In today’s cloud-first environment, organisations across Australia and New Zealand are accelerating their cloud adoption to gain agility, scale, and cost efficiency. But as the region becomes increasingly digitised, it also becomes more exposed — and the cloud, for all its benefits, is no exception. The question is no longer if risk exists in the cloud, but how it is being managed
Cloud Risk Is Business Risk
Cloud environments are dynamic, decentralised, and complex. Misconfigurations, over-permissioned identities, shadow IT, lack of visibility, and third-party reliance all contribute to a growing attack surface. In 2023 and 2024 alone, both Australia and New Zealand witnessed several high-profile cyber incidents where cloud platforms were either the target or the weak link in the chain.
Case Reference:
- Latitude Financial (AU) breach revealed in 2023 showed attackers gaining access to customer records via a cloud-based service provider.
- Waikato DHB ransomware attack (NZ) impacted critical health systems, with cloud backup strategies and recovery processes being scrutinised.
These incidents highlight the importance of understanding that cloud risk is not a technical problem alone — it’s an enterprise-wide resilience issue.
Regulatory Lens: A Catalyst for Better Controls
Both countries are tightening the screws:
Australia:
- The Australian Prudential Regulation Authority (APRA) CPS 230 (effective July 2025) will require entities to implement operational risk management, business continuity planning, and third-party management — directly impacting cloud service use.

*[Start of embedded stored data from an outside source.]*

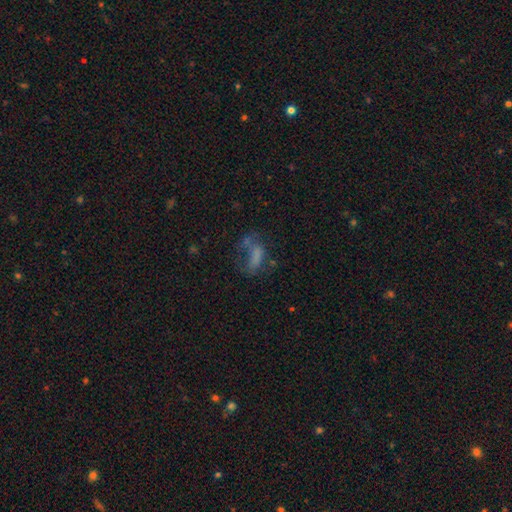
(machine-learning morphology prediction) type=smooth (56%); roundness=in between (74%); merging=major disturbance (39%).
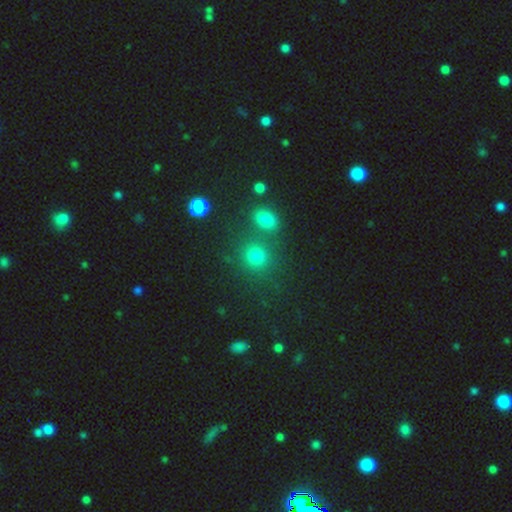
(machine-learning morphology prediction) Smooth or featured: smooth — 75% (star or artifact — 18%)
How rounded: round — 82% (in between — 17%)
Merging: none — 71% (merger — 16%)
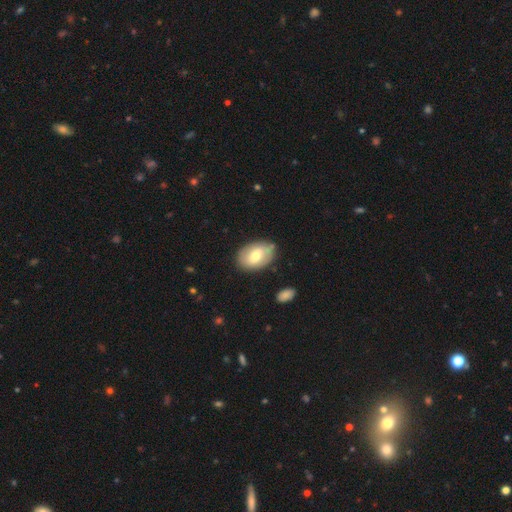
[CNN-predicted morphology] This appears to be a smooth galaxy with no disk features (60%) that is in between round and cigar-shaped (86%). Merging: none (80%).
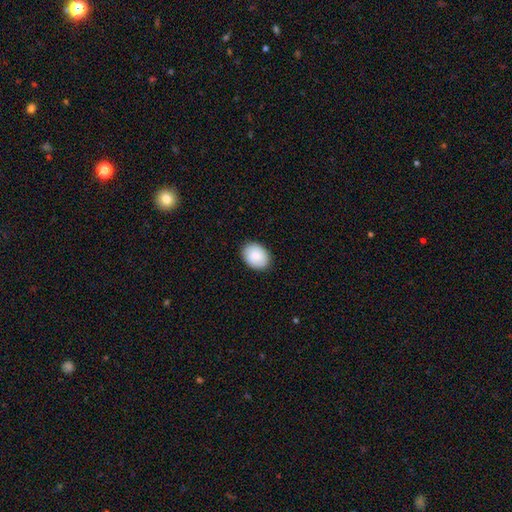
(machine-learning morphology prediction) Q: Smooth or featured?
A: smooth (85%); runner-up: featured or disk (9%)
Q: How rounded?
A: in between (66%); runner-up: round (33%)
Q: Merging?
A: none (87%); runner-up: minor disturbance (10%)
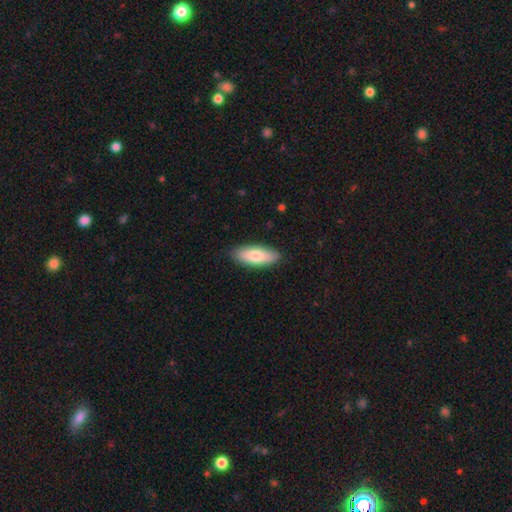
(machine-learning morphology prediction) type=smooth (76%); roundness=in between (74%); merging=none (87%).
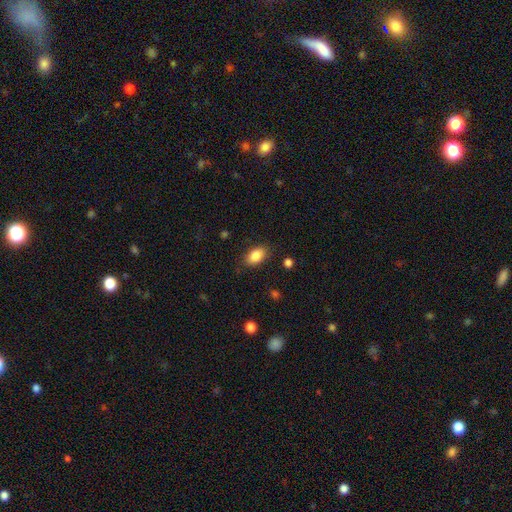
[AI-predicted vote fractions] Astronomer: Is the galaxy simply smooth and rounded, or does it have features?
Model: smooth — 86%.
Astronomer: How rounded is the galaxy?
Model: in between — 91%.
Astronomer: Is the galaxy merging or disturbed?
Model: none — 85%.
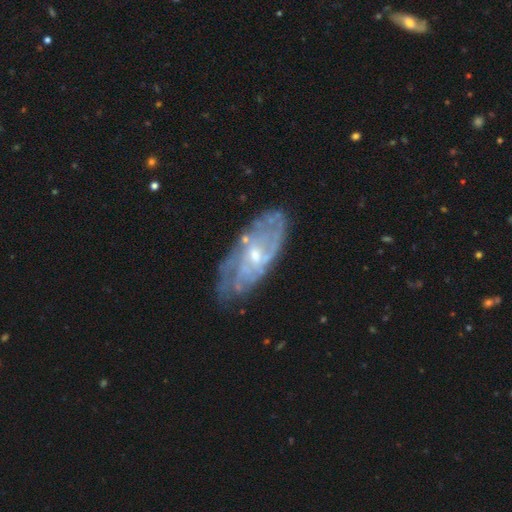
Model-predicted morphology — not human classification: Q: Smooth or featured?
A: featured or disk (80%); runner-up: smooth (14%)
Q: Edge-on disk?
A: no (90%); runner-up: yes (10%)
Q: Bar?
A: no (55%); runner-up: weak (38%)
Q: Spiral arms?
A: yes (83%); runner-up: no (17%)
Q: Spiral winding?
A: tight (54%); runner-up: medium (33%)
Q: Spiral arm count?
A: can't tell (56%); runner-up: 2 (16%)
Q: Bulge size?
A: small (56%); runner-up: moderate (39%)
Q: Merging?
A: none (71%); runner-up: minor disturbance (20%)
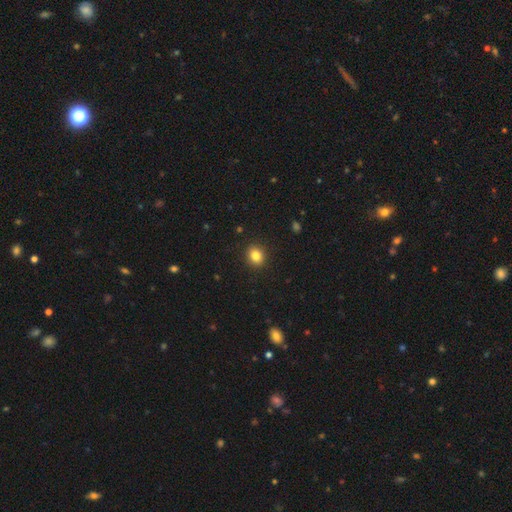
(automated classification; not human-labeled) Smooth or featured? Predicted: smooth (p=0.83). How rounded? Predicted: round (p=0.68). Merging? Predicted: none (p=0.91).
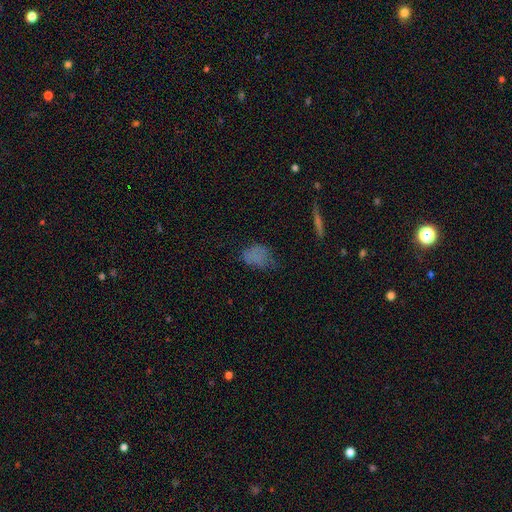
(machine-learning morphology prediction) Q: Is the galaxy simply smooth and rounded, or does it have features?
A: smooth — 68%.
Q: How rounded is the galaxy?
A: in between — 78%.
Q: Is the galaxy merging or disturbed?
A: none — 45%.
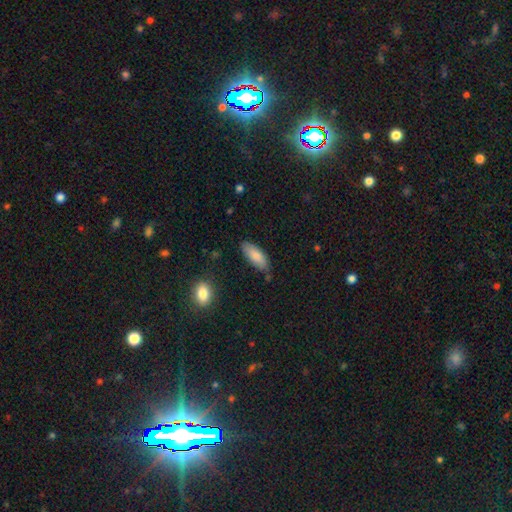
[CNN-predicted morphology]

- ACSC’s Essential Eight and ISM provide clear security baselines that extend to cloud environments.
New Zealand:
- While NZ has a lighter regulatory footprint, the NZISM (NZ Information Security Manual) and the Cloud Risk Assessment Tool (NZGCIO) provide practical guidance for government agencies and enterprises.
- The Office of the Privacy Commissioner increasingly expects data custodianship responsibilities, especially where public cloud is used for storing or processing personal data.
Shared Responsibility, Uneven Execution
The shared responsibility model in cloud computing is well understood in theory — but execution is where many fall short. When resilience and controls are not embedded at the design and procurement stages, cloud implementations become patchwork solutions that are hard to govern and harder to defend.
A recent NZ study by CERT NZ found that 63% of cloud-related incidents involved misconfigurations, while the 2024 State of Cyber Security in Australia survey revealed that only 28% of organisations regularly audit their cloud control frameworks.
Key Pillars for Managing Cloud Risk
- Visibility and Inventory Management: Know what’s running, where, and under what conditions.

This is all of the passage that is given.